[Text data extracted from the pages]
*** Block opens ***

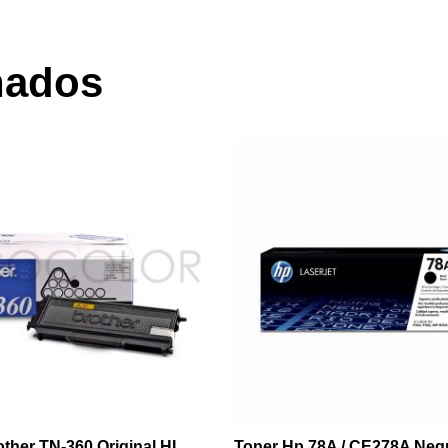
nados
other TN-360 Original HL
Toner Hp 78A / CE278A Neg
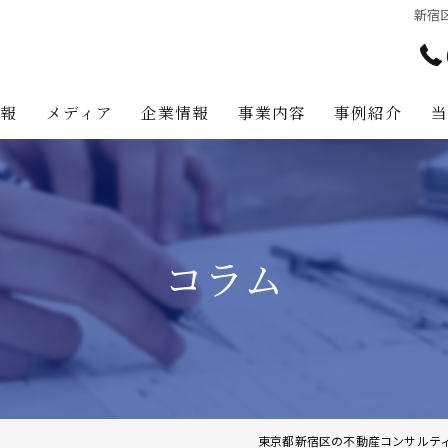
新宿
情報
メディア
企業情報
事業内容
事例紹介
アテナ・パートナーズの強み
プロジェクト・マネジメント事
代表挨拶
不動産コンサルティング事業
コラム
経営理念
不動産事業
不動産投資助言業務
建築事業
地主様・資産家向けサービス
東京都新宿区の不動産コンサルテ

*** Block closes ***

### EXERCISE INSTRUCTIONS
Write out every line of text in the material above, character for character, and leave the pictures out.

### SOLUTION BELOW
nados
other TN-360 Original HL
Toner Hp 78A / CE278A Neg
新宿
情報
メディア
企業情報
事業内容
事例紹介
アテナ・パートナーズの強み
プロジェクト・マネジメント事
代表挨拶
不動産コンサルティング事業
コラム
経営理念
不動産事業
不動産投資助言業務
建築事業
地主様・資産家向けサービス
東京都新宿区の不動産コンサルテ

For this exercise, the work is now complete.